[Extracted Page Text Data]
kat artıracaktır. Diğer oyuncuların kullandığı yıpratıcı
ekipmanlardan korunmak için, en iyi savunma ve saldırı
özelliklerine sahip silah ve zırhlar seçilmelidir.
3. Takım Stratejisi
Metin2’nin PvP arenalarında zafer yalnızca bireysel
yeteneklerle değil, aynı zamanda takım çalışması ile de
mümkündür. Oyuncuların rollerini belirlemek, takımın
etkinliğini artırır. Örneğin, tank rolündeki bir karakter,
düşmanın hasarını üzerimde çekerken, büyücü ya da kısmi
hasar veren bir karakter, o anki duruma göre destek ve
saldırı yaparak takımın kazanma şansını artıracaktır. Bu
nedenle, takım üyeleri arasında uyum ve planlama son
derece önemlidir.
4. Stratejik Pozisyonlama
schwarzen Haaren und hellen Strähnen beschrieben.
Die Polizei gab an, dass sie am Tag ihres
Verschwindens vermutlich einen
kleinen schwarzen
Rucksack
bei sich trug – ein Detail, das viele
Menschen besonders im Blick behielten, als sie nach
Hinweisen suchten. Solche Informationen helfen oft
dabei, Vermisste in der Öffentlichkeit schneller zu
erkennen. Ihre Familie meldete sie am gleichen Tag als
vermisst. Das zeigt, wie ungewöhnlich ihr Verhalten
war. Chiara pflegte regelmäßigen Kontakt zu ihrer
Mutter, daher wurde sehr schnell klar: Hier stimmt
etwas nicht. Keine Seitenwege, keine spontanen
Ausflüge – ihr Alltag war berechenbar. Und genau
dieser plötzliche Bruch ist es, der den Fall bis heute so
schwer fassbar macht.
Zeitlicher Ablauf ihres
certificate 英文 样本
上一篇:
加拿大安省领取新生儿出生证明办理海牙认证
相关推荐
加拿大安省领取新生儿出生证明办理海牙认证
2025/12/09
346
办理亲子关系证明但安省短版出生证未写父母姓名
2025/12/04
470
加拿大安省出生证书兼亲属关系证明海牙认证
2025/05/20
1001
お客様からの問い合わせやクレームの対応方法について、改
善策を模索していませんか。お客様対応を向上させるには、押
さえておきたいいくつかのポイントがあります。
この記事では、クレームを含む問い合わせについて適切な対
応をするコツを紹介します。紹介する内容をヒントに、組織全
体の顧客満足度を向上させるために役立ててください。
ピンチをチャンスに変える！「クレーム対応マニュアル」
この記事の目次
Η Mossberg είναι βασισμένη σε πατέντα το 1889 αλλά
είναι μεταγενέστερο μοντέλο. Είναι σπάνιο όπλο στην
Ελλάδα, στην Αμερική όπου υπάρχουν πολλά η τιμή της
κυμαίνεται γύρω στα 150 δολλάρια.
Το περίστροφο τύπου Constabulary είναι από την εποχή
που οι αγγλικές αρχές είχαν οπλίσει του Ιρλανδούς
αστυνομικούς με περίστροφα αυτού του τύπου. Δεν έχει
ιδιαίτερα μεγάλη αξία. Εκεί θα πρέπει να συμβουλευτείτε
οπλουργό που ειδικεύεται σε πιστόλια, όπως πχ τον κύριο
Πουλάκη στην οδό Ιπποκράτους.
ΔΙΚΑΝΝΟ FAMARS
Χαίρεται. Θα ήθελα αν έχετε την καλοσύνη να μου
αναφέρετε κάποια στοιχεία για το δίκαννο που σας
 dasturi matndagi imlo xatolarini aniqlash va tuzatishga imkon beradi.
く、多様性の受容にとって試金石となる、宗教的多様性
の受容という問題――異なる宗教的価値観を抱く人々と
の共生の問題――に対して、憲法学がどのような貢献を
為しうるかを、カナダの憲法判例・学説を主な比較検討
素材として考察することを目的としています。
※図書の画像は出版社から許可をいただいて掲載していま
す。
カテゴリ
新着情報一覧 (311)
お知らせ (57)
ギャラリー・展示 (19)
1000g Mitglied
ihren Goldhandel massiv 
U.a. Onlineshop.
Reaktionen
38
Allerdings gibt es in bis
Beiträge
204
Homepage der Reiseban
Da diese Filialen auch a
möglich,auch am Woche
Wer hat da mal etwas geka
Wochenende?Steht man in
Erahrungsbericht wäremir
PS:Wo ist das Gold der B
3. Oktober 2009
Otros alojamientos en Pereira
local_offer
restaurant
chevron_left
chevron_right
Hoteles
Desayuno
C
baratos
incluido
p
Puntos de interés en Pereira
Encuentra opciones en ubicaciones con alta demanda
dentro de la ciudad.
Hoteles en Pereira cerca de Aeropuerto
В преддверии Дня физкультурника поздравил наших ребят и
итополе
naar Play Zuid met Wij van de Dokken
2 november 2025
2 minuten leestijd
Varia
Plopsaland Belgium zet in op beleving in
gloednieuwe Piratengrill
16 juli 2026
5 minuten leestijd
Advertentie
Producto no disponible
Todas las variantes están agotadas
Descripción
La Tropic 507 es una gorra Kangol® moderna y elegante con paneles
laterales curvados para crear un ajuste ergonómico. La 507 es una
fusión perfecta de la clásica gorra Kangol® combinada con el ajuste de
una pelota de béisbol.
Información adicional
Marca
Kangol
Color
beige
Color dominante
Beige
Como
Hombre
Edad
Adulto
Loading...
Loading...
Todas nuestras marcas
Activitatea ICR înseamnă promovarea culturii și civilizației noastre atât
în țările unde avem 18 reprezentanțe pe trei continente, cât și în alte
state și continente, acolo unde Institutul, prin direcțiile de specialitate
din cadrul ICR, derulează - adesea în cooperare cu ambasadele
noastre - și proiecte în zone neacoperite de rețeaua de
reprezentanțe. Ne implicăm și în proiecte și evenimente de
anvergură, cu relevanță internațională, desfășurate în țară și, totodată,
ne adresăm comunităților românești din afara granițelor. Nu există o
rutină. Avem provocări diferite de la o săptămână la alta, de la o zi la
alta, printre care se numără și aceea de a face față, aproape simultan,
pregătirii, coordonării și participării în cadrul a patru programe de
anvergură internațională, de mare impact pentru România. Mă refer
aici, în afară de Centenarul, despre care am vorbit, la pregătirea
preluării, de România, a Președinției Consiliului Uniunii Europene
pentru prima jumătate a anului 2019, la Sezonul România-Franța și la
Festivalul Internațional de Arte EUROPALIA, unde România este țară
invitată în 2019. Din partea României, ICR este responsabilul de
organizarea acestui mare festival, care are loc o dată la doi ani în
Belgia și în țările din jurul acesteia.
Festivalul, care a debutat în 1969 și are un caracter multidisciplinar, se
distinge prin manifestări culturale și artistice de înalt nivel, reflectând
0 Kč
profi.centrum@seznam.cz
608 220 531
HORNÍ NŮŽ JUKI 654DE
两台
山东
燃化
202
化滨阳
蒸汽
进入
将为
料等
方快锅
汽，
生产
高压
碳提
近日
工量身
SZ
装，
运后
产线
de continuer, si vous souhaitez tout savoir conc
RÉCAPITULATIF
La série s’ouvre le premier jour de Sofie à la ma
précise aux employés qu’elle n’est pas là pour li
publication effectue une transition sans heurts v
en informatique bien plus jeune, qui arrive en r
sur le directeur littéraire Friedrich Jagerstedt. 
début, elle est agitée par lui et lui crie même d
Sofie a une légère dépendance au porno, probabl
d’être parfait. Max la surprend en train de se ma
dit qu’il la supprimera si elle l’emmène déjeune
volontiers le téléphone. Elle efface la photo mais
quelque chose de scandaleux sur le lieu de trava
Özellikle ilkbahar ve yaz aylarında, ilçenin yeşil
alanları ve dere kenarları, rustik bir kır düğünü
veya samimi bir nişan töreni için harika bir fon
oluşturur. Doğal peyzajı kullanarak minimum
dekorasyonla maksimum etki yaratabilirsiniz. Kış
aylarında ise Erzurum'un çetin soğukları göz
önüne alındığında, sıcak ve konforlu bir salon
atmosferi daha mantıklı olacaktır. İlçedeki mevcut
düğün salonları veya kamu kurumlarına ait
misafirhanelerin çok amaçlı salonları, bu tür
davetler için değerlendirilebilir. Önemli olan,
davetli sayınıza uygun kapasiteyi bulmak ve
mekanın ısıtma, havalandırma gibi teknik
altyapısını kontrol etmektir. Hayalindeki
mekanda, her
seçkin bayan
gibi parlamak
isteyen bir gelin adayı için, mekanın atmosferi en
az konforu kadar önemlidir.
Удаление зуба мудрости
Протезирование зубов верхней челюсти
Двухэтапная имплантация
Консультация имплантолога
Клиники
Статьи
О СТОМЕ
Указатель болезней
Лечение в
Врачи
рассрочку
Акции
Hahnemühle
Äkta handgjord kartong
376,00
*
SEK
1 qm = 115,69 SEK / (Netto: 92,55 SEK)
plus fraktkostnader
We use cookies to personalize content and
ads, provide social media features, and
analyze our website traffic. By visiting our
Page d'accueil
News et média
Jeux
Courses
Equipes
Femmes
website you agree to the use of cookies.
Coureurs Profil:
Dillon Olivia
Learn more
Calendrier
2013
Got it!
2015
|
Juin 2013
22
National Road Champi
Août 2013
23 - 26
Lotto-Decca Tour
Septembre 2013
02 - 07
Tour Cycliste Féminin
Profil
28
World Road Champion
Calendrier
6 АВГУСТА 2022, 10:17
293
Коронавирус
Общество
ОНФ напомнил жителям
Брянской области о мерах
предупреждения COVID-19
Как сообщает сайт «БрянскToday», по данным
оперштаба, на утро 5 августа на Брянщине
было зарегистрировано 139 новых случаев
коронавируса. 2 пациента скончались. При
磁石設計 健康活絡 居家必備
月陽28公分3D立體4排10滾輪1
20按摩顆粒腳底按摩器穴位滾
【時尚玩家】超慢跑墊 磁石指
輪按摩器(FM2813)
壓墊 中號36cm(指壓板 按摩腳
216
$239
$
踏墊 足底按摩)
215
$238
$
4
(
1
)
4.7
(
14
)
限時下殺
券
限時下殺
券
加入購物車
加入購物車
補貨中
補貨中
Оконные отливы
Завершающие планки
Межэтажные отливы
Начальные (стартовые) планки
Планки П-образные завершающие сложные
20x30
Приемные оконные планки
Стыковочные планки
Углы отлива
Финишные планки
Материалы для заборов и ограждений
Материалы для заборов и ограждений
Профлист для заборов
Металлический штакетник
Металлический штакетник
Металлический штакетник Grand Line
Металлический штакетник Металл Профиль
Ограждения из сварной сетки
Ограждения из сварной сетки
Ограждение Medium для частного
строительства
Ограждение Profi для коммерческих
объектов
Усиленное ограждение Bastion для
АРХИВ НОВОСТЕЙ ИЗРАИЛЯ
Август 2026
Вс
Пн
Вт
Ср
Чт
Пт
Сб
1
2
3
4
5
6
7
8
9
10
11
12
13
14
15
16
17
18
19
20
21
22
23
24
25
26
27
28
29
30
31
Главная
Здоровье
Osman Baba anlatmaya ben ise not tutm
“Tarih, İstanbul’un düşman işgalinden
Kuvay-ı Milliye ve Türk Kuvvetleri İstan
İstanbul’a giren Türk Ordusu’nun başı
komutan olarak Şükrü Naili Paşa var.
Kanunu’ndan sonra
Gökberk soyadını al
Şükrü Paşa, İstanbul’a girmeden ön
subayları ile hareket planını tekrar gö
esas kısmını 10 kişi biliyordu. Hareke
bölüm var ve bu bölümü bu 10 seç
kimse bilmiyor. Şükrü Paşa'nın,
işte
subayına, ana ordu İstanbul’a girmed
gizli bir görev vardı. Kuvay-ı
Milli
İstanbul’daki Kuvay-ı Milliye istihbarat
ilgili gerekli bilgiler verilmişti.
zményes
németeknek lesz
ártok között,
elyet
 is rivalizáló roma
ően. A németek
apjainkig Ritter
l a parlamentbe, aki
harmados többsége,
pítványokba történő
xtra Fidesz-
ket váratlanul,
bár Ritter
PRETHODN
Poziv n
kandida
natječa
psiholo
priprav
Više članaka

● **Exercise directions**
Arrange the lines above as a numbered list, from the first line up to and including the line containing "bei sich trug – ein Detail, das viele", and omit any blank lines.

● **Response area**
1. kat artıracaktır. Diğer oyuncuların kullandığı yıpratıcı
2. ekipmanlardan korunmak için, en iyi savunma ve saldırı
3. özelliklerine sahip silah ve zırhlar seçilmelidir.
4. 3. Takım Stratejisi
5. Metin2’nin PvP arenalarında zafer yalnızca bireysel
6. yeteneklerle değil, aynı zamanda takım çalışması ile de
7. mümkündür. Oyuncuların rollerini belirlemek, takımın
8. etkinliğini artırır. Örneğin, tank rolündeki bir karakter,
9. düşmanın hasarını üzerimde çekerken, büyücü ya da kısmi
10. hasar veren bir karakter, o anki duruma göre destek ve
11. saldırı yaparak takımın kazanma şansını artıracaktır. Bu
12. nedenle, takım üyeleri arasında uyum ve planlama son
13. derece önemlidir.
14. 4. Stratejik Pozisyonlama
15. schwarzen Haaren und hellen Strähnen beschrieben.
16. Die Polizei gab an, dass sie am Tag ihres
17. Verschwindens vermutlich einen
18. kleinen schwarzen
19. Rucksack
20. bei sich trug – ein Detail, das viele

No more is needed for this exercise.